You may have heard of the WikiWeapon project to create an open source, 3D printable firearm, but "open source" development of weapons without conventional patents is not a new concept. I figure the zeitgeist may be right for open source weaponry and concepts. The manufacture of the first weapons pre-dates the modern concept of intellectual properties by thousands of years. Likewise, some designs are simple to manufacture and replicate with basic tools, such that a patent cannot be easily enforced. For instance, the Kalashnikov family of weapons has long since become the de facto open source platform in the developing world, churned out in places like Khyber Pass workshops by the dozens.

So, without further delay, I would introduce you to Varangian Arms: Weapons designed for aesthetics, novelty, and curiosity rather than self defense or combat. This makes them more suitable (as stated before) as stage props, oddities for a gun range, and glorified science projects. From steampunky anachronisms to futuristic designs, Varangian Arms is based on historical, obscure, and interesting designs. If anyone out there actually designs one of the Varangian projects on CAD or actually builds the thing, I have one request: that it be put under an Open Hardware license. The abuse of intellectual property laws by rent-seeking media companies and patent trolls is something I find annoying. A few other common sense things: Obey local ordinances and policies regarding the use of these designs, since these are more science projects. Varangian Arms designs are deliberately unsuitable for criminals and spree killers. Also, avoid infringing on existing patents, since an army of angry lawyers is the last thing any field needs.

The first Varangian Arms design is a cyberpunk inspired firearm called "Sophia," specifically a re-imagining of the revolver. The Greek word for "Wisdom" ironically describes a confluence of bizarre innovations used in revolvers. Sophia would be a suitable sidearm for a science fiction character, perhaps a detective or mad scientist. "Sophia" is inspired heavily by the designs of Emilio Ghisoni, such as the Mateba Model 6 Unica and Chiappa Rhino. It should have most of the following features (if possible).

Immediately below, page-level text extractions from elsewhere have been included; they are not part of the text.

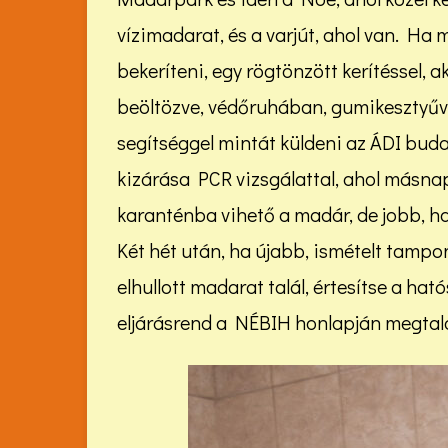
vízimadarat, és a varjút, ahol van. Ha 
bekeríteni, egy rögtönzött kerítéssel, a
beöltözve, védőruhában, gumikesztyűve
segítséggel mintát küldeni az ÁDI bud
kizárása PCR vizsgálattal, ahol másn
karanténba vihető a madár, de jobb, ha
Két hét után, ha újabb, ismételt tampo
elhullott madarat talál, értesítse a hat
eljárásrend a NÉBIH honlapján megtal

1) Most importantly, Sophia has the barrel being located at the bottom "6 o'clock" position instead of the "12 o'clock" position common for revolvers. This makes handling recoil easier, although increases the mechanical complexity. Sophia is NOT an auto-revolver, but instead just a weird "conventional" double action revolver (although it should be able to fire single action).

2) The cylinder has a few quirks on its own. It has the ability to chamber multiple calibers, like the Medusa Model 47, due to claws that lock the bullets into place. It is still designed to withstand the pressures of up to a .357 Magnum shell firing, and has 6 chambers.

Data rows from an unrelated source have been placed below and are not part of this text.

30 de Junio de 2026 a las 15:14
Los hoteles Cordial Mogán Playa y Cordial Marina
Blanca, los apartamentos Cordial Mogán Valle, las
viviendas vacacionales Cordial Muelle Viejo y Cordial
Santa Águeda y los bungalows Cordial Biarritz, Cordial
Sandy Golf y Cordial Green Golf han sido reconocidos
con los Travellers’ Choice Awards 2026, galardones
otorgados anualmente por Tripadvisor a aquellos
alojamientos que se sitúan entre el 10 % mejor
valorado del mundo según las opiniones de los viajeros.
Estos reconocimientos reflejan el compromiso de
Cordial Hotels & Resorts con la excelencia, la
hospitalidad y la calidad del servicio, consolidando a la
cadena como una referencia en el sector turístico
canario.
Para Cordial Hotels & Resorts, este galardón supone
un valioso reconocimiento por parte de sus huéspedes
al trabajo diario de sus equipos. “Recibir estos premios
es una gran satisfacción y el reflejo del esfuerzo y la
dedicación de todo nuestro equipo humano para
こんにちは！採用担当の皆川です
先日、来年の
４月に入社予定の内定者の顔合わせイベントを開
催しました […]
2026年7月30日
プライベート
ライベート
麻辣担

3) Another feature is the cylinder slides forward when the trigger is compressed, much like the Russian Nagant M1895 gas seal. This feature allows a revolver to be suppressed conventionally, like the KGB did with the Nagant.

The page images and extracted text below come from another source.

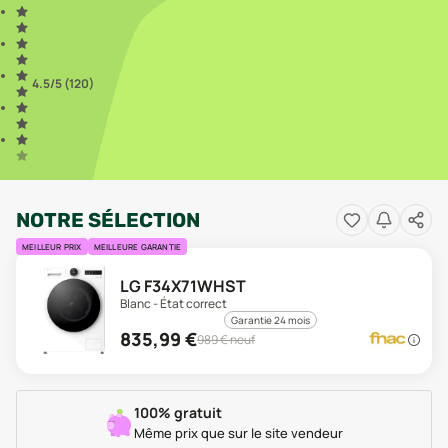
4.5
/5 (
120
)
NOTRE SÉLECTION
MEILLEUR PRIX
MEILLEURE GARANTIE
LG F34X71WHST
Blanc - État correct
Garantie 24 mois
835,99
€
989
€ neuf
100% gratuit
Même prix que sur le site vendeur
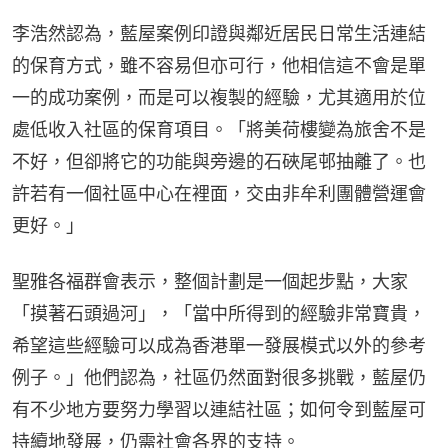
李浩然認為，藍屋案例印證與鄰近居民日常生活連結
的保育方式，雖不容易但亦可行，他相信這不會是單
一的成功案例，而是可以複製的經驗，尤其適用於位
處低收入社區的保育項目。「將美荷樓變為旅舍不是
不好，但卻將它的功能與旁邊的石硤尾邨抽離了。也
許若有一個社區中心在裡面，交由非牟利團體營運會
更好。」
聖雅各福群會表示，整個計劃是一個起步點，大家
「摸著石頭過河」，「當中所得到的經驗非常寶貴，
希望這些經驗可以成為香港單一發展模式以外的參考
例子。」他們認為，社區仍然面對很多挑戰，藍屋仍
有不少地方要努力學習以連結社區；如何令到藍屋可
持續地發展，仍需社會各界的支持。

4) I am not sure the sliding cylinder feature would allow a conventional swing-out cylinder to be used (like in the bulk of modern designs), but there are some alternative possibilities: One is a cylinder that partially "pops" out (like the Russian OTs-38), a replaceable pre-loaded cylinder (like a Remington 1858), or perhaps even a side-mounted loading gate with spent cartridge ejector (like the original Nagant revolver).

Sophia is a fairly complex system, with the cylinder and unconventional barrel placement being the most complicated (and arguably delicate) parts. I would hope some individuals out there would seek to further the mad science of "bizarro gunsmithing," as advocated by Varangian Arms.